Just over a year after it started operations, International Energy Group (IEG) said it is on track to generate more than $225 million in revenue by the end of its current financial year ending June 30, 2017.

IEG, which plans to eventually manage and own oil storage facilities in Asia and Europe, has a joint venture with the government of Malta to develop the southern European island into an energy trading hub between the two continents.

IEG is a wholly-owned subsidiary of New Silkroutes Group (NSG).

The revenue target will mark the group’s highest revenue in more than a decade. NSG, previously known as Digiland International Limited, had achieved revenue that exceeded $200 million 12 years ago as a distributor of consumer IT products.

NSG no longer distributes such products and is evolving into an investment holding company with businesses in energy and resources, infocomm technology, healthcare and fund management.

IEG currently accounts for most of NSG’s revenue. Headquartered in Singapore, IEG commenced operations in June last year as an oil and gas trader.
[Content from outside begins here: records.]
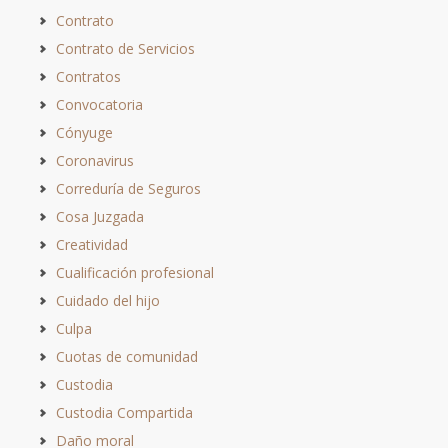
Contrato
Contrato de Servicios
Contratos
Convocatoria
Cónyuge
Coronavirus
Correduría de Seguros
Cosa Juzgada
Creatividad
Cualificación profesional
Cuidado del hijo
Culpa
Cuotas de comunidad
Custodia
Custodia Compartida
Daño moral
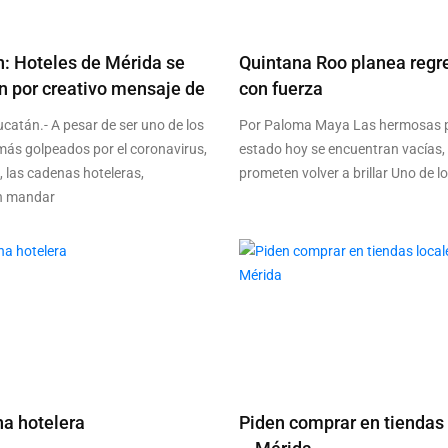
: Hoteles de Mérida se
Quintana Roo planea regr
an por creativo mensaje de
con fuerza
ucatán.- A pesar de ser uno de los
Por Paloma Maya Las hermosas p
más golpeados por el coronavirus,
estado hoy se encuentran vacías,
, las cadenas hoteleras,
prometen volver a brillar Uno de l
on mandar
a hotelera
Piden comprar en tiendas 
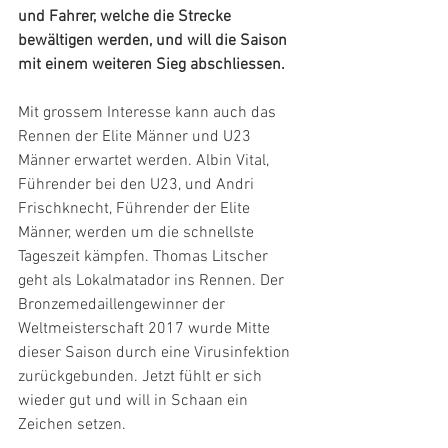
und Fahrer, welche die Strecke 
bewältigen werden, und will die Saison 
mit einem weiteren Sieg abschliessen.
Mit grossem Interesse kann auch das 
Rennen der Elite Männer und U23 
Männer erwartet werden. Albin Vital, 
Führender bei den U23, und Andri 
Frischknecht, Führender der Elite 
Männer, werden um die schnellste 
Tageszeit kämpfen. Thomas Litscher 
geht als Lokalmatador ins Rennen. Der 
Bronzemedaillengewinner der 
Weltmeisterschaft 2017 wurde Mitte 
dieser Saison durch eine Virusinfektion 
zurückgebunden. Jetzt fühlt er sich 
wieder gut und will in Schaan ein 
Zeichen setzen.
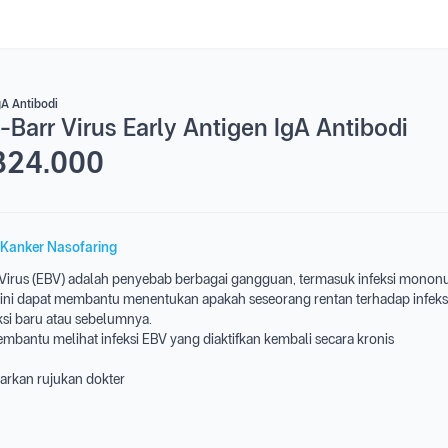
gA Antibodi
-Barr Virus Early Antigen IgA Antibodi
324.000
Kanker Nasofaring
 Virus (EBV) adalah penyebab berbagai gangguan, termasuk infeksi mononu
ini dapat membantu menentukan apakah seseorang rentan terhadap infeks
ksi baru atau sebelumnya.
mbantu melihat infeksi EBV yang diaktifkan kembali secara kronis
arkan rujukan dokter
It has since grown rapidly despite the worst slump in oil prices in recent history.

For the 12 months from July 1, 2015 to June 30, 2016, IEG generated revenue of  $49.6 million, of which $32.6 million was achieved in the final quarter, $9.5 million from January to March, $5.8 million from October to December and the rest from July to September. It eked out a modest profit at its inception and ended the financial year in the black as revenue swelled.

Building on its growth momentum, IEG expects revenue to exceed $225 million in the current financial year. This will be driven by new credit facilities the company recently obtained from several international banks.

Artun Gursel, book leader for IEG, said: “We are not affected by the collapse in oil prices or the global glut in oil as we are asset-light with zero corporate debt. We earn a margin by adding value in the way we secure supplies and deliver to buyers. The entire process is carried out in the most efficient way possible. Low oil prices and the excess supply of oil work to our advantage as we can handle more volume and trade more cost effectively.”

Aligning itself with China’s ‘One belt one road’ policy, IEG initially targeted buyers mainly in southeast Asia, North Asia and the Indian subcontinent. Its counterparties include oil majors and national oil com-panies. It has since started trading in China and Europe and intends to further expand its geographical reach.